It’s amazing how much farther you can see when you get up high. But just because you can see more doesn’t mean you’ll like the view.
I was on a ridgeline 800 feet above my camp when the source of the diaphanous haze that flowed around the ridge top came into sharp focus. It was a small but heavily involved wildfire working its way up a hillside three ridges south of me. Underbrush and standing timber were all burning briskly and through the foreshortened view provided by my 10-power binoculars, the blaze seemed remarkably close.
The fire was a surprise to me. I’d searched carefully for a spot well removed from the many fires burning in the Oregon Cascades, and thought I’d actually found a place I could hunt deer without choking through smoke or worrying about a fire itself. It hadn’t shown up on fire maps the day before and I hadn’t noticed any indications when I’d driven in. But there it was and though the wind was negligible, it seemed to be feeding greedily up the hillside toward me.

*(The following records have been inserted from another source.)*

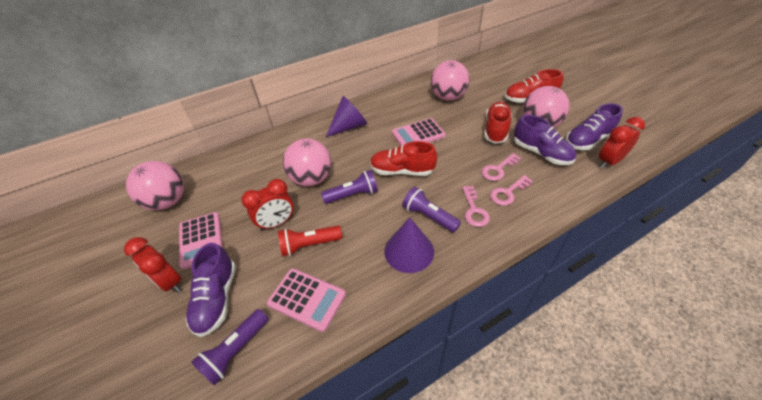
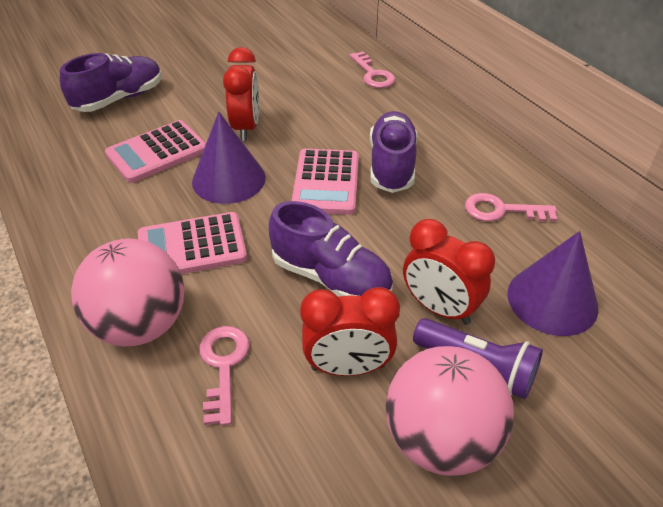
pink ball: 4 -> 2
purple flashlight: 3 -> 1
red flashlight: 1 -> 0
red shoe: 3 -> 0

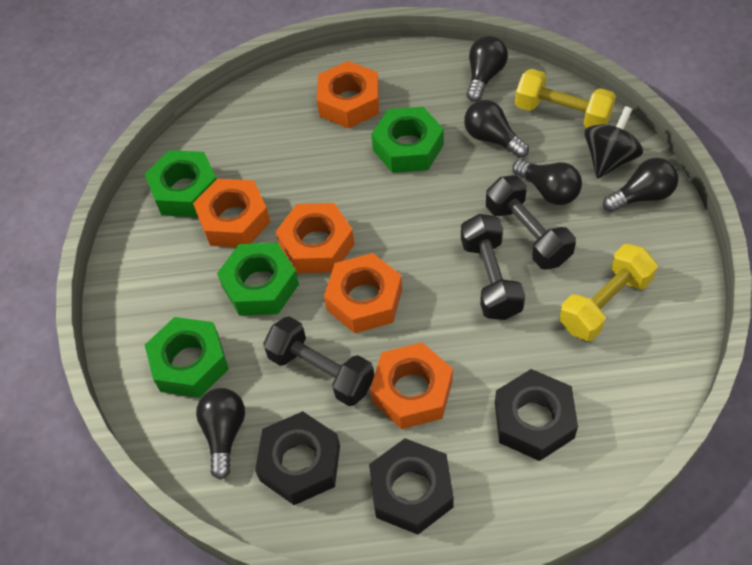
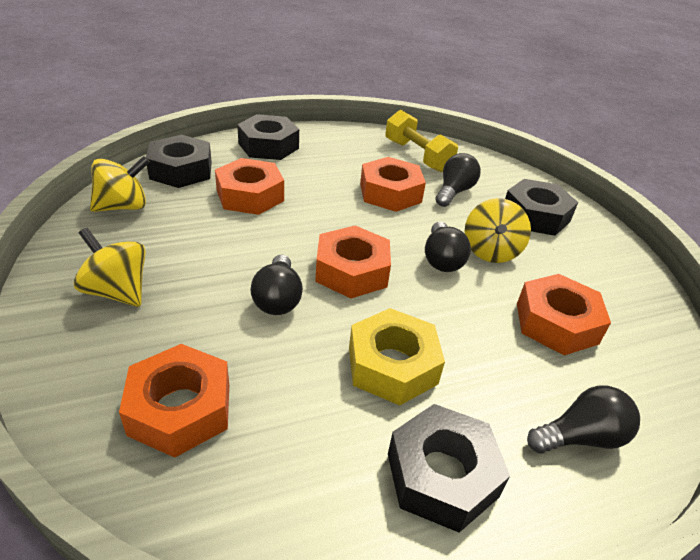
black dumbbell: 3 -> 0
black light bulb: 5 -> 4
black nut: 3 -> 4
black spinning top: 1 -> 0
green nut: 4 -> 0
yellow dumbbell: 2 -> 1
yellow nut: 0 -> 1
yellow spinning top: 0 -> 3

I don’t want to be melodramatic here. I was more than a mile away, there was no wind and no involvement by either firefighters or Forest Service aircraft, leading me to believe the fire was not a threat to expand in any direction.
There was almost certainly no risk to me but I had a couple of small concerns: First, the road I’d driven on my way in passed considerably closer to the fire than my present location. Second, there was no other way out. A large tree had fallen across the road a few hundred yards past my camp and without a chainsaw I had no chance of driving out in that direction.

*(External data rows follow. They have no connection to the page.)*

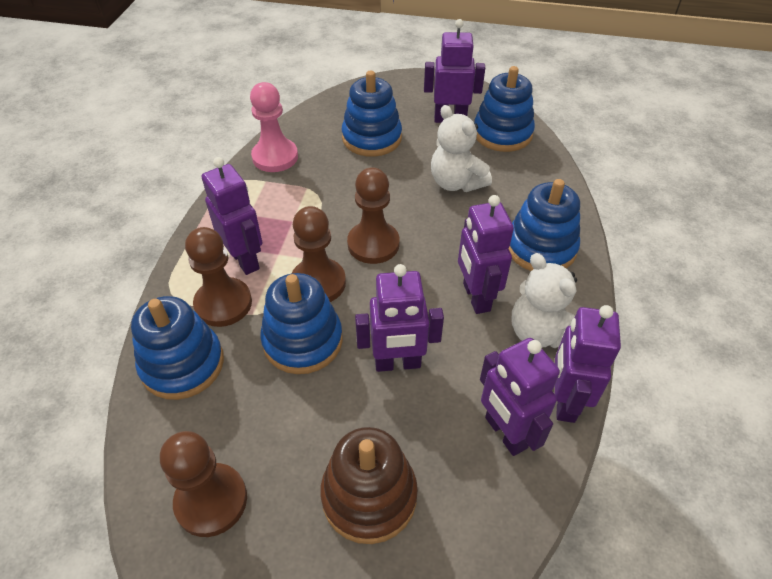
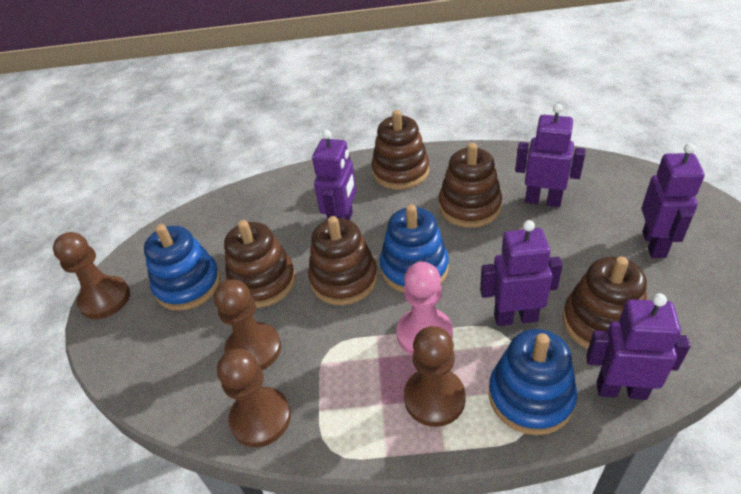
blue stacking toy: 5 -> 3
brown stacking toy: 1 -> 5
purple robot: 6 -> 5
white teddy bear: 2 -> 0

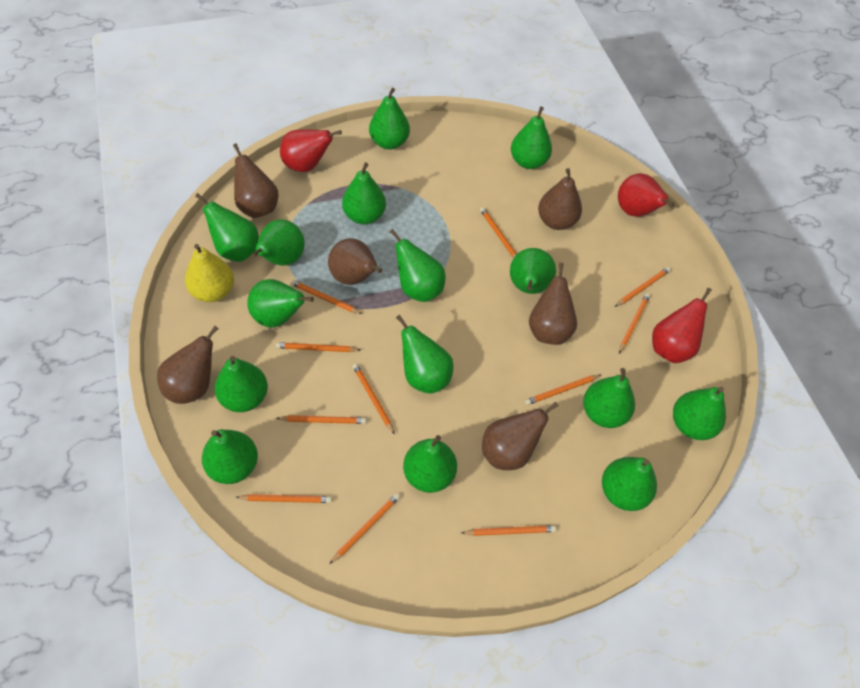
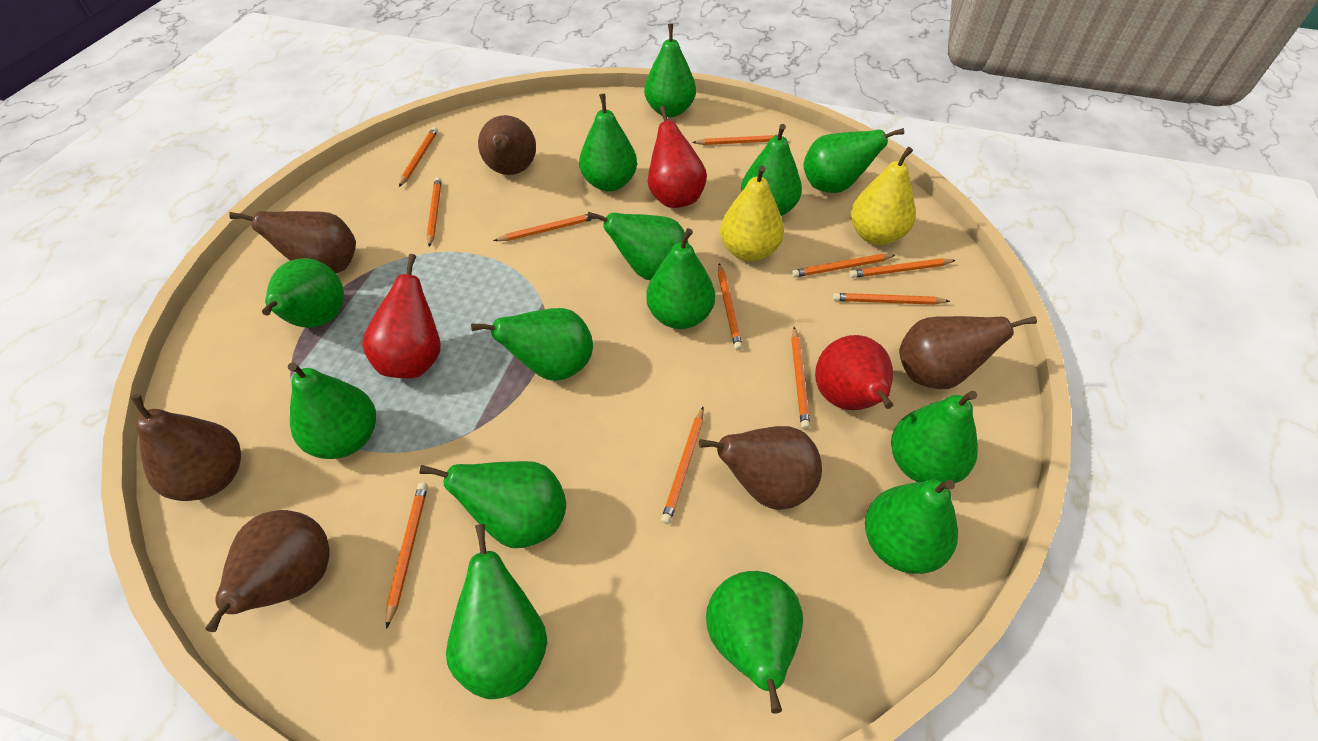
green pear: 15 -> 14
yellow pear: 1 -> 2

So, although I was safe where I was, my ability to actually depart the area was somewhat less certain. If the fire reached my escape route I’d have to reverse course, get my vehicle as far from the fire as possible and then think about walking out. Even this was not a major issue; the fallen tree was no impediment except to the vehicle, so I could hike on Forest Service roads for 30 miles or so to civilization. No problem.
Well, there was a minor problem, which was this: I’d never been near a forest fire before and I was just slightly uncomfortable. Not that I was afraid, you understand, just a titch north of concerned. Because I might have been wrong about the number of ridges between the fire and me. Maybe there were only two, not three, and maybe the canyon between them was very shallow. And maybe the timber between us was particularly dry. And maybe the wind would pick up.

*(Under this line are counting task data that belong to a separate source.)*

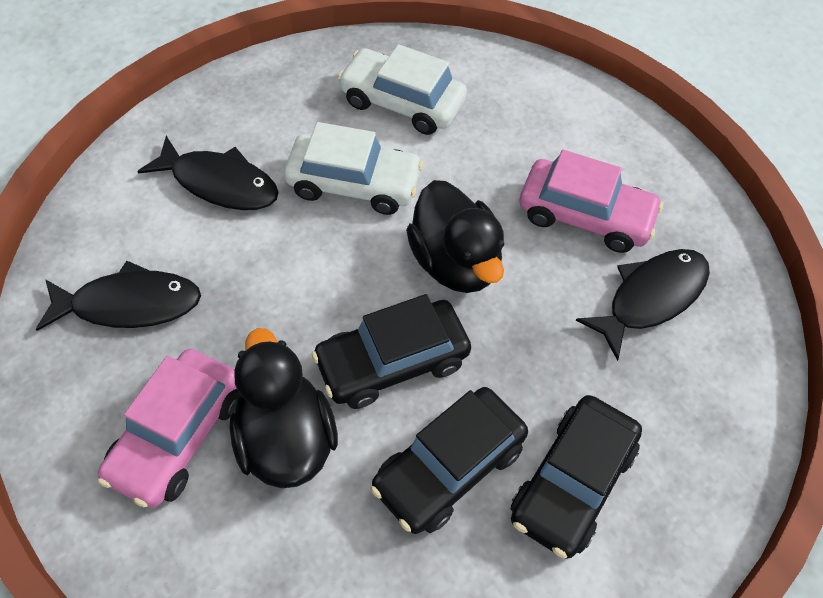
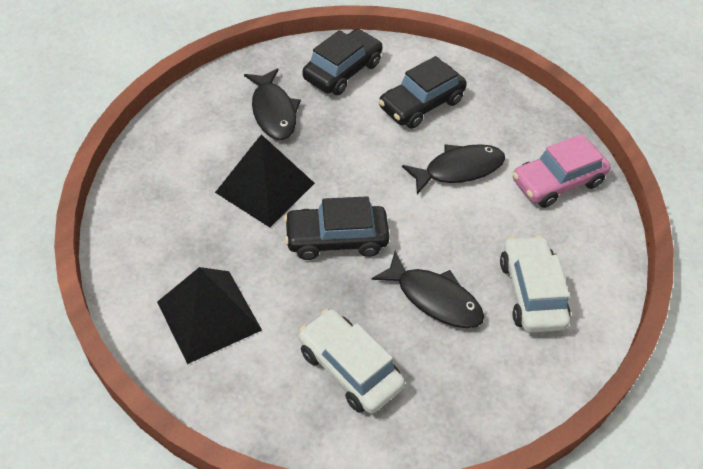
black duck: 2 -> 0
black pyramid: 0 -> 2
pink car: 2 -> 1

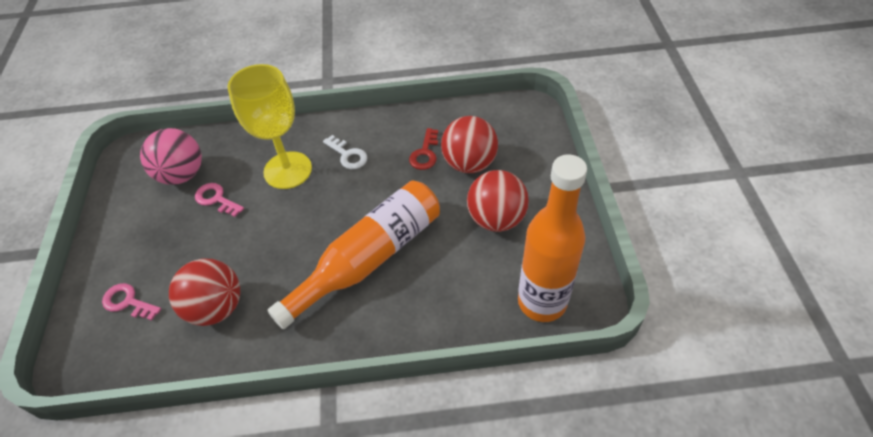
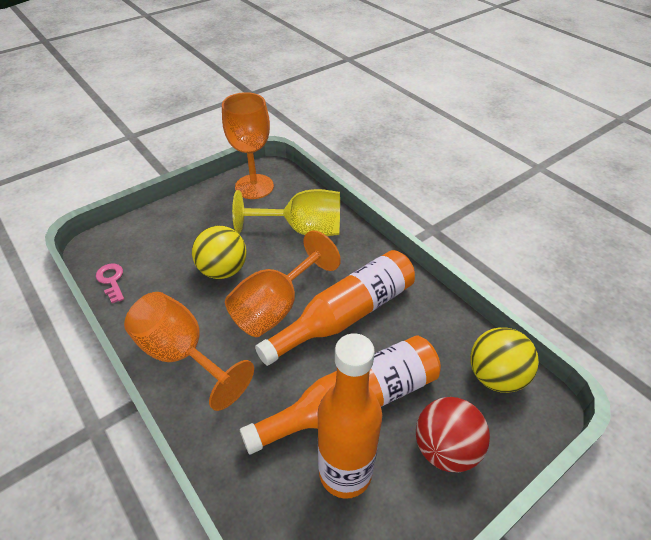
orange bottle: 2 -> 3
orange goblet: 0 -> 3
pink ball: 1 -> 0
pink key: 2 -> 1
red ball: 3 -> 1
red key: 1 -> 0
white key: 1 -> 0
yellow ball: 0 -> 2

Intellectually, I knew I was safe. But intellectual musings weren’t much help. There’s something visceral about wildfire, even through 10-power glasses and even two ridges away. Plus, I was still 800 feet above my camp. I felt some urgency to return, pack up and to be perfectly frank, get the hell out.
So I turned my sights downhill and took a direct path back, covering in less than two hours a trip that had taken me more than five hours on the way up. My camp was packed in record time and I headed down the road. The return trip was uneventful, and somewhat deflating. I never even saw the fire on my way out.
No problem. I knew there was no danger. Knew it. And yet … it might be a while before I hunt the High Cascades again while fires are burning.
Correction: In my last column, I mistakenly identified pikas as rodents. They are not. They are lagomorphs, close cousins to rabbits. I compounded the mistake by stating that mountain beavers were related to rabbits. They are not. They are rodents. Not my best work. Sorry.